13)Ve hiye’l-garaniku’l-u’la şefa’atühunne türca

14)Ve inne şefa’atüha le türca ve inneha lema’a’l-garanikı’l-u’la

………

Euzubillahimineşşeytanirracim Bismillahirrahmanirrahim

Muhterem okuyucu, lütfen bu iletimi okumadan ‘Şeytan Ayetleri/Garanik’ konusunda tam bilgiye sahip olduğunuzu iddia etmeyiniz. Çağımızın en büyük din düşmanı T.D. şöyle yazmış:

"Peygamber Mekke'de iken Necm suresini okuyordu, Lat'ı, Uzza'yı ve bir öteki, üçüncü (put) olan Menat'ı gördünüz mü ?" diyen yere gelince şeytan, peygamberin diline şunu atıverdi

"İşte bunlar, yüce turnalardır. Şefaatleri de elbette ki umulur." Bunun üzerine putataparlar:

"Muhammed daha önce değil, bu gün tanrıçalarımızı iyi sözlerle andı" dediler.

Yine bunun üzerine Peygamber secde etti ve onlar da secde ettiler. İşte bu nedenle de Tanrı şu ayeti indirdi:

"(Ey Muhammed) Senden önce hiçbir peygamber yoktur ki, şeytan onun okudukları arasına, bir şeyler katıp bırakmasın. Tanrı, şeytanın bıraktığını bozar, kendi ayetlerini güçlendirir. Tanrı bilendir, hikmetlidir." (Hacc suresi, ayet:52) (Anlatan Peygamberin arkadaşları: Abdullah İbn Abbas'ın da içinde olduğu bir topluluk. Kaynak: Süyuti, İbn Hacer)

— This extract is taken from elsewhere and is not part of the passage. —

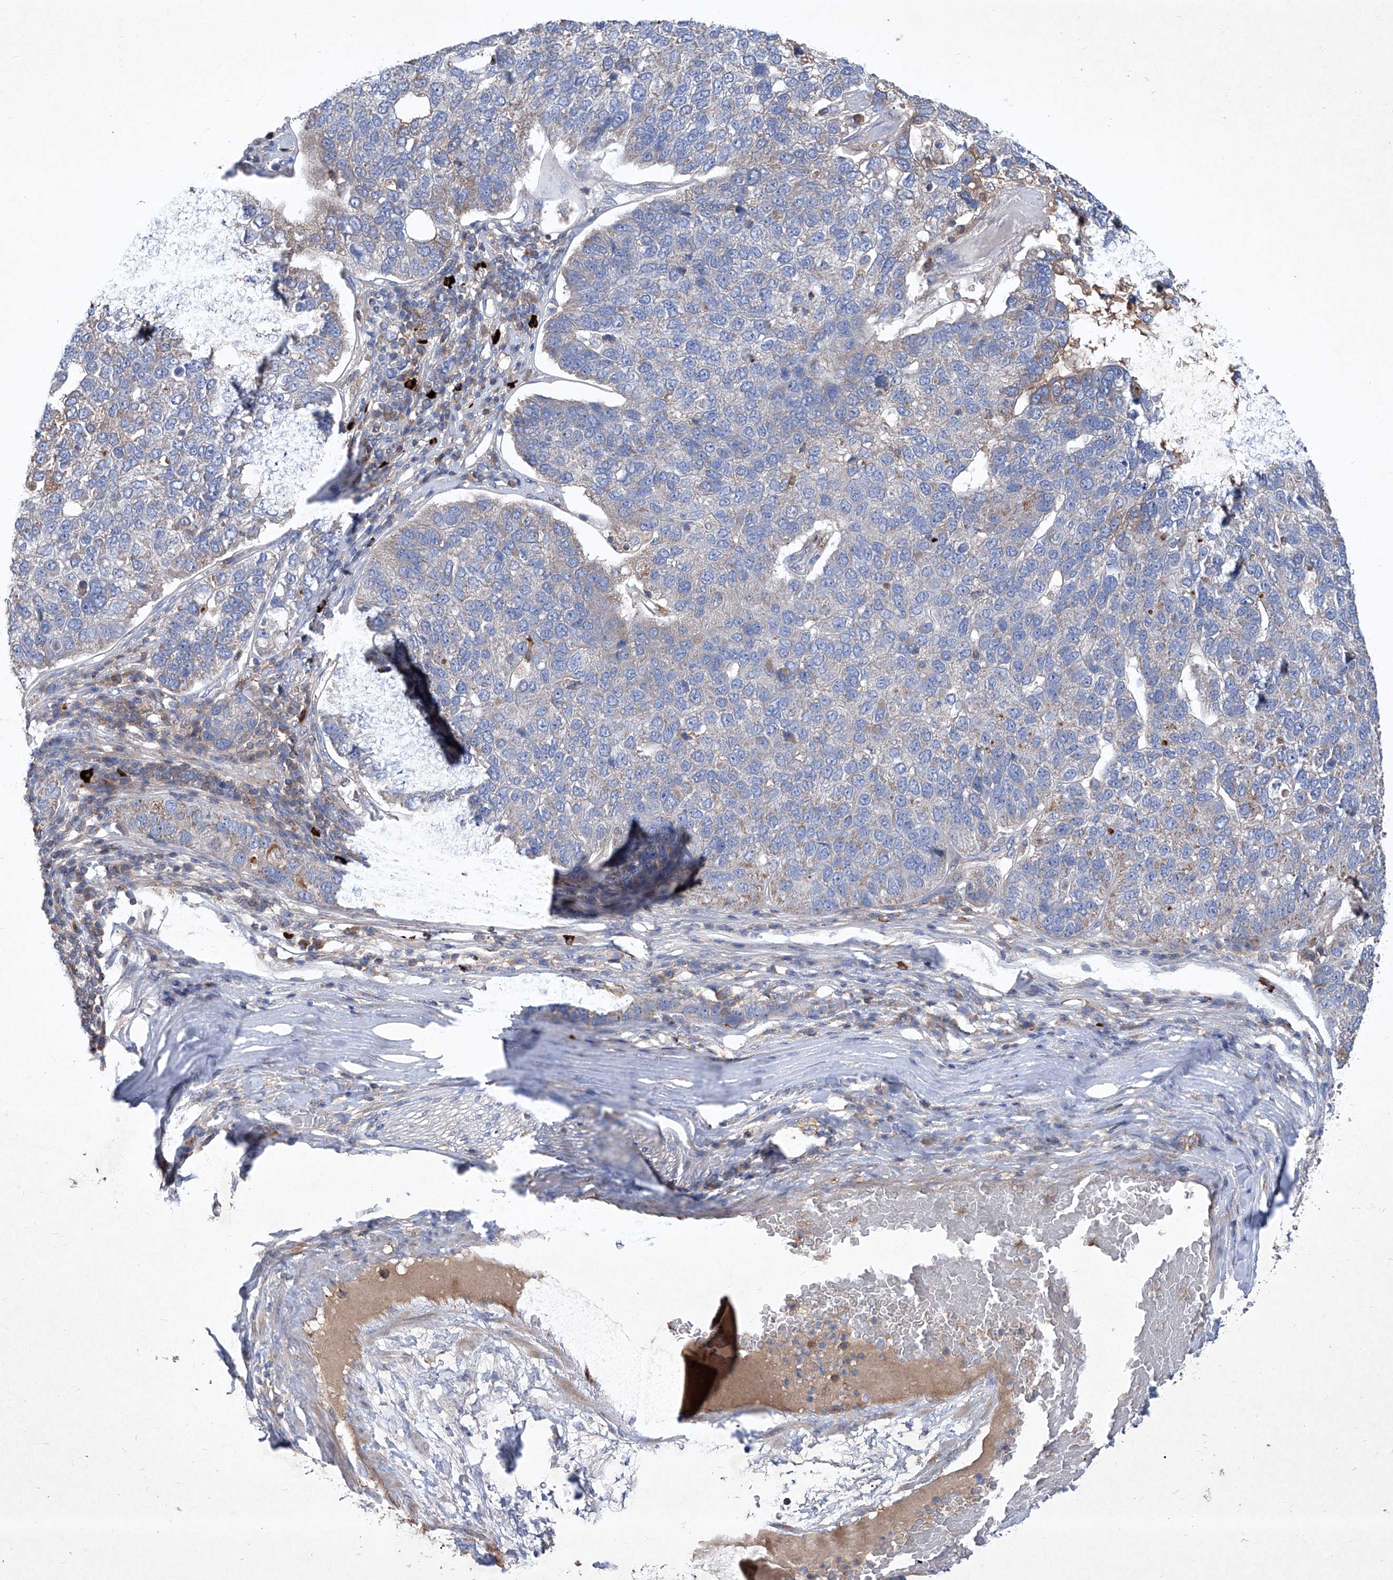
{"staining": {"intensity": "weak", "quantity": "<25%", "location": "cytoplasmic/membranous"}, "tissue": "pancreatic cancer", "cell_type": "Tumor cells", "image_type": "cancer", "snomed": [{"axis": "morphology", "description": "Adenocarcinoma, NOS"}, {"axis": "topography", "description": "Pancreas"}], "caption": "Pancreatic adenocarcinoma stained for a protein using immunohistochemistry (IHC) reveals no expression tumor cells.", "gene": "EPHA8", "patient": {"sex": "female", "age": 61}}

Bu konuda uzun söze gerek yok. İslam dünyasının en büyük uzmanlarından Suyuti ve İbn Hacer "hadis"i sağlam ve olayı gerçek kabul ediyorlar. Süyuti'de, İbn Hacer'de hangi hadisin sağlam, hangisinin çürük olduğunu en iyi bildikleri İslam dünyasında kabul edilegelmiş uzmanlardır. Ve bunlar için de "dinsiz, İslam düşmanı" suçlaması yapılamaz.”

(T.D.'un alıntısı bitti.)

Reddiye :

1- İslam dini ateistlerce eleştirilemez. Çünkü her din, kendi içinden bakıldığında anlaşılabilirdir. Her din kendi içinden bakıldığında tutarlıdır. Dolayısıyla Şeytan Ayetleri/Garanik konusunda, konuya dinin içinden, İslam’ın içinden bakma zorunluluğu vardır. Çünkü Şeytan Ayetleri konusundaki tüm dokümanlar İslamidir. Hadislere de İslam’ın içinden bakılarak hüküm verilmelidir. Bir Hadisin gerçek anlamda neyi anlatmak istediği, ancak İslam’ın içinden bakılarak anlaşılabilir. İşte bu noktada mihenk taşı Kuran-ı Kerim’dir. Kuran-ı Kerim ile çelişen durumlar dinde hüccet olamazlar.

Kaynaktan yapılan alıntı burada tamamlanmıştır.